At a time when hospitals' Medicare margins are the lowest they've been in decades, industry officials are wondering why a federal advisory panel is eyeing a reduction to their Medicare payments.
MedPAC advice to cut payments agitates hospitals
The Medicare Payment Advisory Commission, in issuing its draft recommendations last week on provider payments in fiscal 2011, essentially called for the same recommendations on updating hospital inpatient and outpatient payment rates as last year, proposing an adjustment to indirect medical education payments to help finance a quality incentives program for hospitals.
On top of this proposed update, however, MedPAC suggested that further reductions be made to hospital reimbursement.
Specifically, the advisory panel is calling on Congress to adjust inpatient base payments as a means to recoup overpayments that have resulted from the CMS' new Medicare severity diagnosis-related groups coding system.
That MedPAC would make such a draft recommendation came as a bit of a surprise to Don May, vice president for policy with the American Hospital Association, who attended the MedPAC meeting.
Even with these so-called “potential” overpayments, it's important to note that “hospital margins are at the lowest level they've been in 20 years,” representing real Medicare underpayments to hospitals, he noted.
Hospitals' Medicare margins were historically low in 2008, at negative 7.2%, and are expected to remain negative through 2010, MedPAC reported, although a slight uptick is expected in 2010.
What's of critical concern is whether these coding reductions, in combination with the yearly updates hospitals receive, would result in negative overall payment updates to hospitals, May said.
MedPAC claims such an adjustment is necessary, because of the documentation and coding improvements that have transpired under the MS-DRG system, which was implemented in 2008. The new system, designed to better identify the severity of a patient's condition, “created incentives to better document and code secondary diagnoses,” according to MedPAC researchers.
These coding improvements resulted in higher payments—but without any change in patient complexity or the cost of care. Under these circumstances, Medicare payments shouldn't have increased, MedPAC researchers stated.

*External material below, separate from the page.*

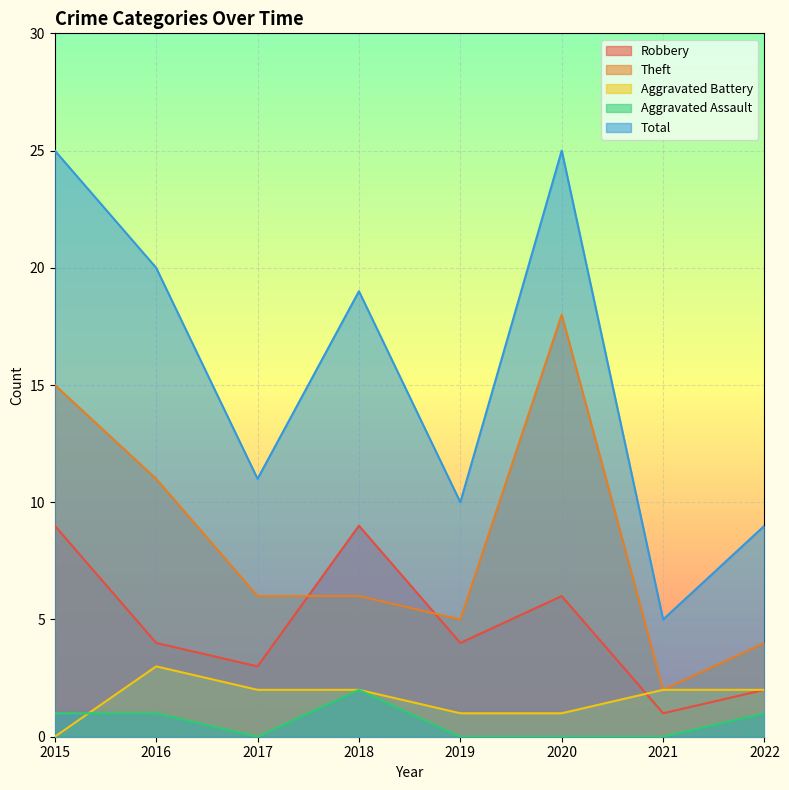

How many distinct data groups are displayed?

5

MedPAC in its draft recommendation suggested that a 1% payment reduction take place annually, possibly over eight years, to recoup overpayments made to hospitals in 2008 and 2009, and to prevent any future overpayments that would result from documentation and coding improvements under the MS-DRGs.

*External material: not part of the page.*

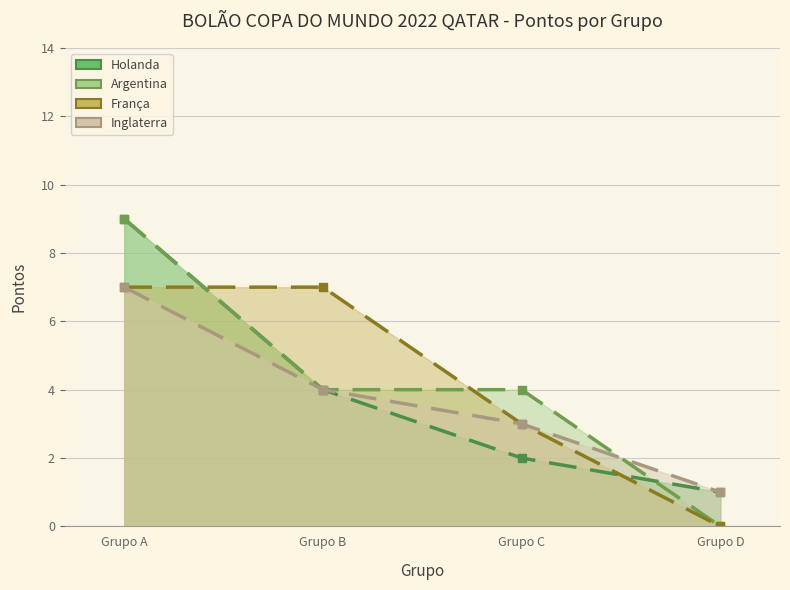

What is the average value of the França series?

4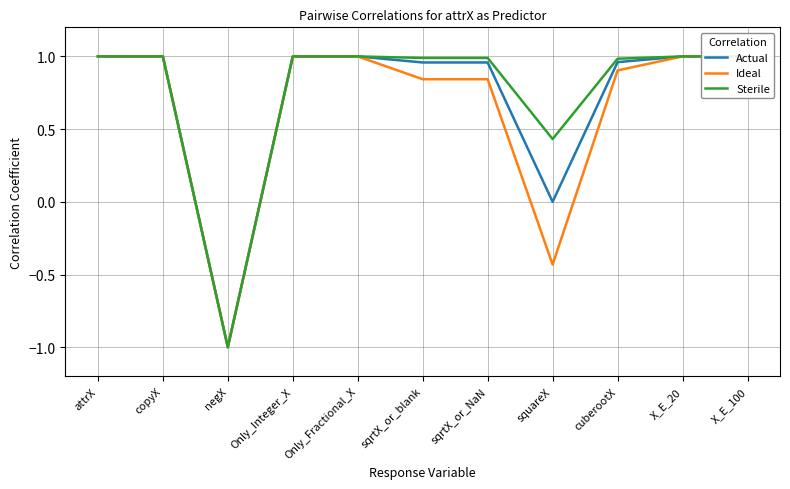

Rank the series by their average value, from highest to lowest.

Sterile, Actual, Ideal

Some MedPAC commissioners were concerned about the draft recommendations.
“We don't want to create a hospital ‘SGR' going forward,” warned George Miller, a MedPAC commissioner who is the managing partner at First Diversity Healthcare Group, Springfield, Ohio.
This isn't the first time Congress has reduced hospital payments to anticipate for “upcoding” under the MS-DRG system. Hospitals in 2008 and 2009 initially experienced reductions of 0.6% and 0.9%, respectively, to offset any anticipated overpayments, although the CMS held off from issuing a reduction in 2010 (Aug. 10, p. 8).